私は逃げ出したくなる気持ちを抑えて、教頭にあの日の出来事を説明した。教頭は当初、疑いの目差しを隠さなかったが、あまりに真剣な私の表情を見て、だんだんと顔が強ばっていった。
その後、確認のために2か所ある屋上への階段を見せてもらったが、どちらもきちんと掃除がなされており、ほこりが積もっていたあの階段と違うことは一目瞭然であった。
その後の詳しいことはよくわからないが、伝え聞いたところによると、この政教分離のご時世に、学校は秘密裏にお祓いをしたという話だ。

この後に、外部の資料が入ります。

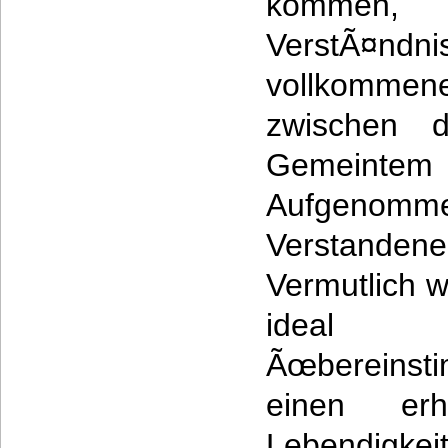
kommen,
VerstÃ¤nd
vollkommen
zwischen 
Gemeintem 
Aufgeno
Verstandene
Vermutlich 
ideal 
Ãœbereins
einen erh
Lebendigke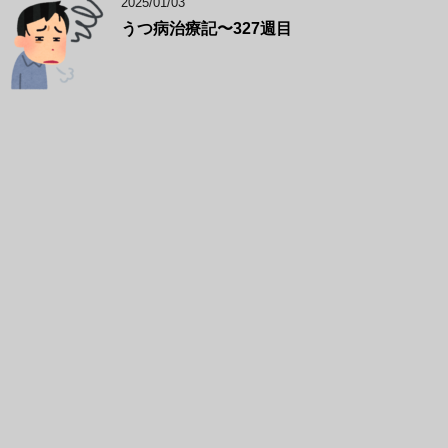
2025/01/03
うつ病治療記〜327週目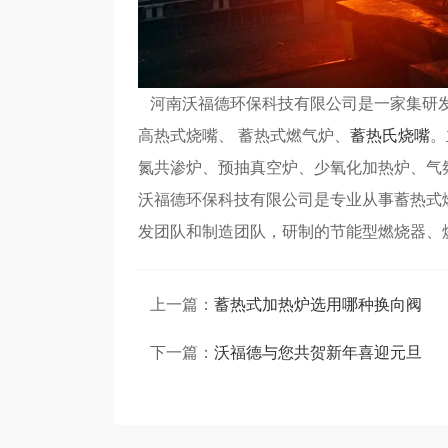
河南沃福德环保科技有限公司
是一家集研
高热式烧嘴、 蓄热式燃气炉
、
蓄热氏烧嘴
。
氮共渗炉、预抽真空炉、少氧化加热炉、气
沃福德环保科技有限公司是专业从事蓄热式
发团队和制造团队，研制的节能型燃烧器、
上一篇：
蓄热式加热炉选用哪种换向阀
下一篇：
沃福德与您共贺新年喜迎元旦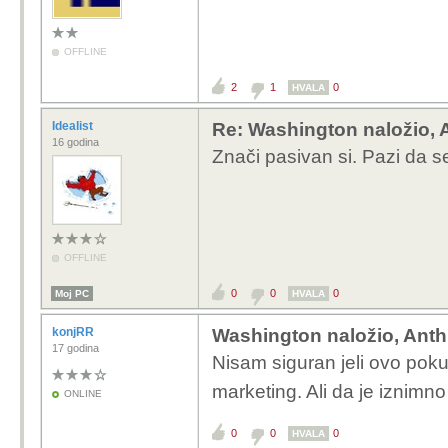
OFFLINE
2
1
0
HVALA
Idealist
Re: Washington naložio, 
16 godina
Znači pasivan si. Pazi da 
OFFLINE
0
0
0
Moj PC
HVALA
konjRR
Washington naložio, Anth
17 godina
Nisam siguran jeli ovo poku
marketing. Ali da je iznimn
ONLINE
0
0
0
HVALA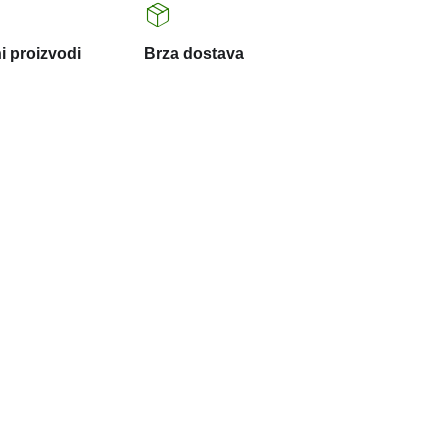
i proizvodi
Brza dostava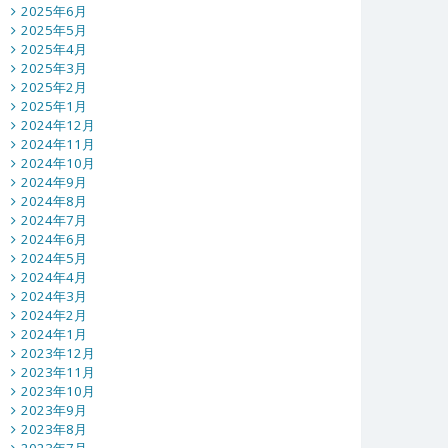
2025年6月
2025年5月
2025年4月
2025年3月
2025年2月
2025年1月
2024年12月
2024年11月
2024年10月
2024年9月
2024年8月
2024年7月
2024年6月
2024年5月
2024年4月
2024年3月
2024年2月
2024年1月
2023年12月
2023年11月
2023年10月
2023年9月
2023年8月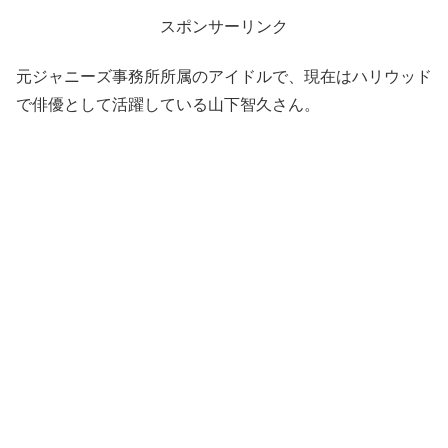
スポンサーリンク
元ジャニーズ事務所所属のアイドルで、現在はハリウッド
で俳優として活躍している山下智久さん。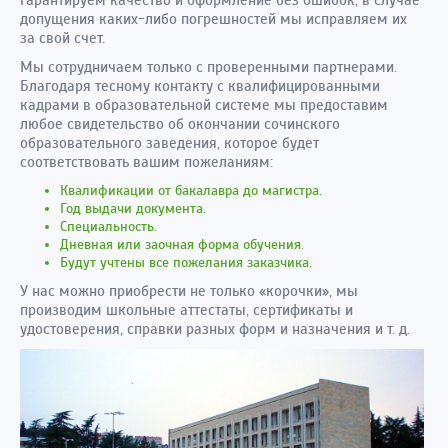
гарантируем качество и оформление без ошибок, в случае
допущения каких-либо погрешностей мы исправляем их
за свой счет.
Мы сотрудничаем только с проверенными партнерами.
Благодаря тесному контакту с квалифицированными
кадрами в образовательной системе мы предоставим
любое свидетельство об окончании сочинского
образовательного заведения, которое будет
соответствовать вашим пожеланиям:
Квалификации от бакалавра до магистра.
Год выдачи документа.
Специальность.
Дневная или заочная форма обучения.
Будут учтены все пожелания заказчика.
У нас можно приобрести не только «корочки», мы
производим школьные аттестаты, сертификаты и
удостоверения, справки разных форм и назначения и т. д.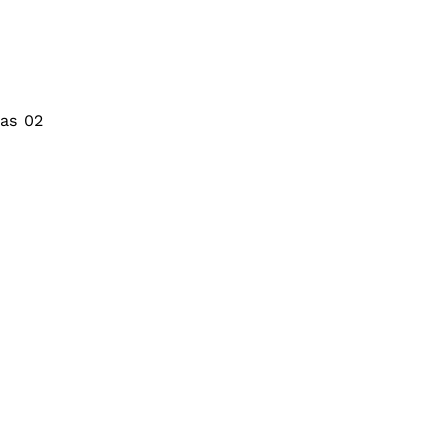
gas 02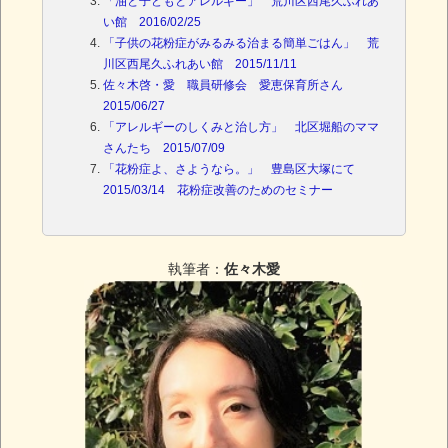
「油と子どもとアレルギー」 荒川区西尾久ふれあ
い館 2016/02/25
「子供の花粉症がみるみる治まる簡単ごはん」 荒
川区西尾久ふれあい館 2015/11/11
佐々木啓・愛 職員研修会 愛恵保育所さん
2015/06/27
「アレルギーのしくみと治し方」 北区堀船のママ
さんたち 2015/07/09
「花粉症よ、さようなら。」 豊島区大塚にて
2015/03/14 花粉症改善のためのセミナー
執筆者：
佐々木愛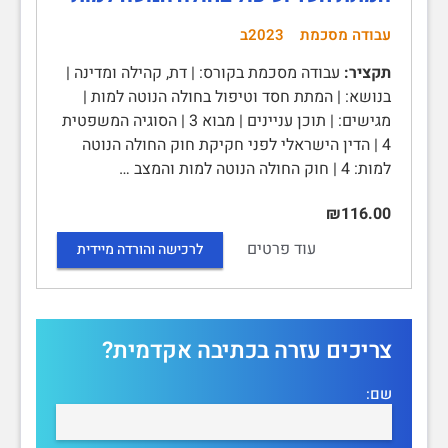
עבודה מסכמת
2023ב
תקציר:
עבודה מסכמת בקורס: | דת, קהילה ומדינה |
בנושא: | המתת חסד וטיפול בחולה הנוטה למות |
מגישים: | תוכן עניינים | מבוא 3 | הסוגיה המשפטית
4 | הדין הישראלי לפני חקיקת חוק החולה הנוטה
למות: 4 | חוק החולה הנוטה למות והמצב …
₪116.00
עוד פרטים
לרכישה והורדה מיידית
צריכים עזרה בכתיבה אקדמית?
שם:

そして、あの先生は、2度と学校の門をくぐることなく九州の実家に戻ったらしい。残していった荷物はわざわざ親が九州から取りに来たとのことで、それを馬鹿にする人も多かった。
しかし、私は彼の気持ちが痛いほどわかる。
私のように、たまに訪れるのなら兎も角、彼はそこで毎日仕事をしなければならないのだ。
日直として暗くなってから一人で現場を点検しなければいけないことだってあるだろう。彼が恐怖に駆られたことを誰が責められようか。
それにしても、あのほこりの積もった階段は一体どこに続いていたのだろうか。そして私たちがつけてしまった足跡はどうなっているのだろうか。
みなさんに忠告しておく。
これからの人生で、見慣れない階段に残された2つの足跡を見かけることがあったら、その先に進むのは控えてほしい。
それはあの日、私たちが踏み出したあの一歩の痕跡なのかもしれないのだから。
もしかすると私は何かに魅入られているのではないか。そう思う時がある。
もし私が何の予告もなく、ここに顔を出さなくなったとしたら……。
それは不注意の結果、誤って異界の門をくぐってしまったためかもしれない。